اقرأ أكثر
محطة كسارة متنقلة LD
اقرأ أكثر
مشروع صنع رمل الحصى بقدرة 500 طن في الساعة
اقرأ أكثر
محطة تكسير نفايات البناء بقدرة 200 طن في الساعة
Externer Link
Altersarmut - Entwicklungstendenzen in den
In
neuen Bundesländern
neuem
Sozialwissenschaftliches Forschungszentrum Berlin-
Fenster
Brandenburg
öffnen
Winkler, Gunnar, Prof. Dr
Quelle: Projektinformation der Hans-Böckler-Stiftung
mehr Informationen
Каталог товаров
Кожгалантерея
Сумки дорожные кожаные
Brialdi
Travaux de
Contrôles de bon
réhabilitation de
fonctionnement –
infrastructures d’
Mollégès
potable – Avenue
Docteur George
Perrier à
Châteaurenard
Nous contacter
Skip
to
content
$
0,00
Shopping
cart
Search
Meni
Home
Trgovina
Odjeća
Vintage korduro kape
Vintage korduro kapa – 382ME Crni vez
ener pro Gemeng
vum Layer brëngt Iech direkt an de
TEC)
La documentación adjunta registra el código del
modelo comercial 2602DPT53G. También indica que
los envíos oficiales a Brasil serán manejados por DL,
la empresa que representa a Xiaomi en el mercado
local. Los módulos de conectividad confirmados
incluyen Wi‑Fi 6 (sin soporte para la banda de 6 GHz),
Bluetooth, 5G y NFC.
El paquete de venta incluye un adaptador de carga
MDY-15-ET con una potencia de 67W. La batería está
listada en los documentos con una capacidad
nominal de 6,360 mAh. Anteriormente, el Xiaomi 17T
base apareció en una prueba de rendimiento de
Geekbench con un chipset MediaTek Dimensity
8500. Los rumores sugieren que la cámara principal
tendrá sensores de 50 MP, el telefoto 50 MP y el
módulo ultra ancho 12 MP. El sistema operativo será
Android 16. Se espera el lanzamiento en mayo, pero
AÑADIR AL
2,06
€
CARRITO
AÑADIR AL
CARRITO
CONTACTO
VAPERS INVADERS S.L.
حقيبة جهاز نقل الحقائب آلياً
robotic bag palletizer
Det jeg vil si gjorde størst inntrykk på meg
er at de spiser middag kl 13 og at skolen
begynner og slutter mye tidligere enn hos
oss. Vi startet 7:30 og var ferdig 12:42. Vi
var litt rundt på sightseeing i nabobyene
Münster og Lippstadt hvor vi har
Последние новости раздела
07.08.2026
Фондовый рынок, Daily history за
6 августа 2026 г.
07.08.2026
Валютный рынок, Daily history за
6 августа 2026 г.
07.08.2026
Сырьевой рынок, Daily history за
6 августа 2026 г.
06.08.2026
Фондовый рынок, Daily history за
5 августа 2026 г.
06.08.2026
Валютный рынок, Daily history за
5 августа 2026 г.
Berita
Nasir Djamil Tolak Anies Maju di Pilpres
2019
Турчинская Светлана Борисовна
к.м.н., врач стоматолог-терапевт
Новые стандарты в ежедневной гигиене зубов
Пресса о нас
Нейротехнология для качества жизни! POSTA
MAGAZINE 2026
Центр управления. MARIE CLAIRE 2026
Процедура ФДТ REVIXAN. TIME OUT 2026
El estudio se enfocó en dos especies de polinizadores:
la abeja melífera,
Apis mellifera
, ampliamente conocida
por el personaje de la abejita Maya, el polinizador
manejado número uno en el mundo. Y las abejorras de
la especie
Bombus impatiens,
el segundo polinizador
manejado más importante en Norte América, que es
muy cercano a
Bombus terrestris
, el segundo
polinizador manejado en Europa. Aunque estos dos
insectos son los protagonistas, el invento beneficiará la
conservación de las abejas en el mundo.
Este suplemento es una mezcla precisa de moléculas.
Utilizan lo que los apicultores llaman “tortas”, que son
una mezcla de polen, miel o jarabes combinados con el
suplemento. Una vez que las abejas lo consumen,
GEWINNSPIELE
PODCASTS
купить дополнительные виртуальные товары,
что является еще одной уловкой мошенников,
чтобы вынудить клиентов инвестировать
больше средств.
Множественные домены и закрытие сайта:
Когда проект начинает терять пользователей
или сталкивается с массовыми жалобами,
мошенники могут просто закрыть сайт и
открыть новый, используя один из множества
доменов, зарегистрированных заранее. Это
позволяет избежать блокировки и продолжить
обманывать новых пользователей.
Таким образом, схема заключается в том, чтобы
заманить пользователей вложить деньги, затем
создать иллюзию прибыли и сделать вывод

**Problem**. Rewrite the data above as a Markdown table with one row per line, leaving out blank lines. Use two columns: "Row," holding the row number, and "Line text," holding the line itself.

**Result below**.
| Row | Line text |
|---|---|
| 1 | اقرأ أكثر |
| 2 | محطة كسارة متنقلة LD |
| 3 | اقرأ أكثر |
| 4 | مشروع صنع رمل الحصى بقدرة 500 طن في الساعة |
| 5 | اقرأ أكثر |
| 6 | محطة تكسير نفايات البناء بقدرة 200 طن في الساعة |
| 7 | Externer Link |
| 8 | Altersarmut - Entwicklungstendenzen in den |
| 9 | In |
| 10 | neuen Bundesländern |
| 11 | neuem |
| 12 | Sozialwissenschaftliches Forschungszentrum Berlin- |
| 13 | Fenster |
| 14 | Brandenburg |
| 15 | öffnen |
| 16 | Winkler, Gunnar, Prof. Dr |
| 17 | Quelle: Projektinformation der Hans-Böckler-Stiftung |
| 18 | mehr Informationen |
| 19 | Каталог товаров |
| 20 | Кожгалантерея |
| 21 | Сумки дорожные кожаные |
| 22 | Brialdi |
| 23 | Travaux de |
| 24 | Contrôles de bon |
| 25 | réhabilitation de |
| 26 | fonctionnement – |
| 27 | infrastructures d’ |
| 28 | Mollégès |
| 29 | potable – Avenue |
| 30 | Docteur George |
| 31 | Perrier à |
| 32 | Châteaurenard |
| 33 | Nous contacter |
| 34 | Skip |
| 35 | to |
| 36 | content |
| 37 | $ |
| 38 | 0,00 |
| 39 | Shopping |
| 40 | cart |
| 41 | Search |
| 42 | Meni |
| 43 | Home |
| 44 | Trgovina |
| 45 | Odjeća |
| 46 | Vintage korduro kape |
| 47 | Vintage korduro kapa – 382ME Crni vez |
| 48 | ener pro Gemeng |
| 49 | vum Layer brëngt Iech direkt an de |
| 50 | TEC) |
| 51 | La documentación adjunta registra el código del |
| 52 | modelo comercial 2602DPT53G. También indica que |
| 53 | los envíos oficiales a Brasil serán manejados por DL, |
| 54 | la empresa que representa a Xiaomi en el mercado |
| 55 | local. Los módulos de conectividad confirmados |
| 56 | incluyen Wi‑Fi 6 (sin soporte para la banda de 6 GHz), |
| 57 | Bluetooth, 5G y NFC. |
| 58 | El paquete de venta incluye un adaptador de carga |
| 59 | MDY-15-ET con una potencia de 67W. La batería está |
| 60 | listada en los documentos con una capacidad |
| 61 | nominal de 6,360 mAh. Anteriormente, el Xiaomi 17T |
| 62 | base apareció en una prueba de rendimiento de |
| 63 | Geekbench con un chipset MediaTek Dimensity |
| 64 | 8500. Los rumores sugieren que la cámara principal |
| 65 | tendrá sensores de 50 MP, el telefoto 50 MP y el |
| 66 | módulo ultra ancho 12 MP. El sistema operativo será |
| 67 | Android 16. Se espera el lanzamiento en mayo, pero |
| 68 | AÑADIR AL |
| 69 | 2,06 |
| 70 | € |
| 71 | CARRITO |
| 72 | AÑADIR AL |
| 73 | CARRITO |
| 74 | CONTACTO |
| 75 | VAPERS INVADERS S.L. |
| 76 | حقيبة جهاز نقل الحقائب آلياً |
| 77 | robotic bag palletizer |
| 78 | Det jeg vil si gjorde størst inntrykk på meg |
| 79 | er at de spiser middag kl 13 og at skolen |
| 80 | begynner og slutter mye tidligere enn hos |
| 81 | oss. Vi startet 7:30 og var ferdig 12:42. Vi |
| 82 | var litt rundt på sightseeing i nabobyene |
| 83 | Münster og Lippstadt hvor vi har |
| 84 | Последние новости раздела |
| 85 | 07.08.2026 |
| 86 | Фондовый рынок, Daily history за |
| 87 | 6 августа 2026 г. |
| 88 | 07.08.2026 |
| 89 | Валютный рынок, Daily history за |
| 90 | 6 августа 2026 г. |
| 91 | 07.08.2026 |
| 92 | Сырьевой рынок, Daily history за |
| 93 | 6 августа 2026 г. |
| 94 | 06.08.2026 |
| 95 | Фондовый рынок, Daily history за |
| 96 | 5 августа 2026 г. |
| 97 | 06.08.2026 |
| 98 | Валютный рынок, Daily history за |
| 99 | 5 августа 2026 г. |
| 100 | Berita |
| 101 | Nasir Djamil Tolak Anies Maju di Pilpres |
| 102 | 2019 |
| 103 | Турчинская Светлана Борисовна |
| 104 | к.м.н., врач стоматолог-терапевт |
| 105 | Новые стандарты в ежедневной гигиене зубов |
| 106 | Пресса о нас |
| 107 | Нейротехнология для качества жизни! POSTA |
| 108 | MAGAZINE 2026 |
| 109 | Центр управления. MARIE CLAIRE 2026 |
| 110 | Процедура ФДТ REVIXAN. TIME OUT 2026 |
| 111 | El estudio se enfocó en dos especies de polinizadores: |
| 112 | la abeja melífera, |
| 113 | Apis mellifera |
| 114 | , ampliamente conocida |
| 115 | por el personaje de la abejita Maya, el polinizador |
| 116 | manejado número uno en el mundo. Y las abejorras de |
| 117 | la especie |
| 118 | Bombus impatiens, |
| 119 | el segundo polinizador |
| 120 | manejado más importante en Norte América, que es |
| 121 | muy cercano a |
| 122 | Bombus terrestris |
| 123 | , el segundo |
| 124 | polinizador manejado en Europa. Aunque estos dos |
| 125 | insectos son los protagonistas, el invento beneficiará la |
| 126 | conservación de las abejas en el mundo. |
| 127 | Este suplemento es una mezcla precisa de moléculas. |
| 128 | Utilizan lo que los apicultores llaman “tortas”, que son |
| 129 | una mezcla de polen, miel o jarabes combinados con el |
| 130 | suplemento. Una vez que las abejas lo consumen, |
| 131 | GEWINNSPIELE |
| 132 | PODCASTS |
| 133 | купить дополнительные виртуальные товары, |
| 134 | что является еще одной уловкой мошенников, |
| 135 | чтобы вынудить клиентов инвестировать |
| 136 | больше средств. |
| 137 | Множественные домены и закрытие сайта: |
| 138 | Когда проект начинает терять пользователей |
| 139 | или сталкивается с массовыми жалобами, |
| 140 | мошенники могут просто закрыть сайт и |
| 141 | открыть новый, используя один из множества |
| 142 | доменов, зарегистрированных заранее. Это |
| 143 | позволяет избежать блокировки и продолжить |
| 144 | обманывать новых пользователей. |
| 145 | Таким образом, схема заключается в том, чтобы |
| 146 | заманить пользователей вложить деньги, затем |
| 147 | создать иллюзию прибыли и сделать вывод |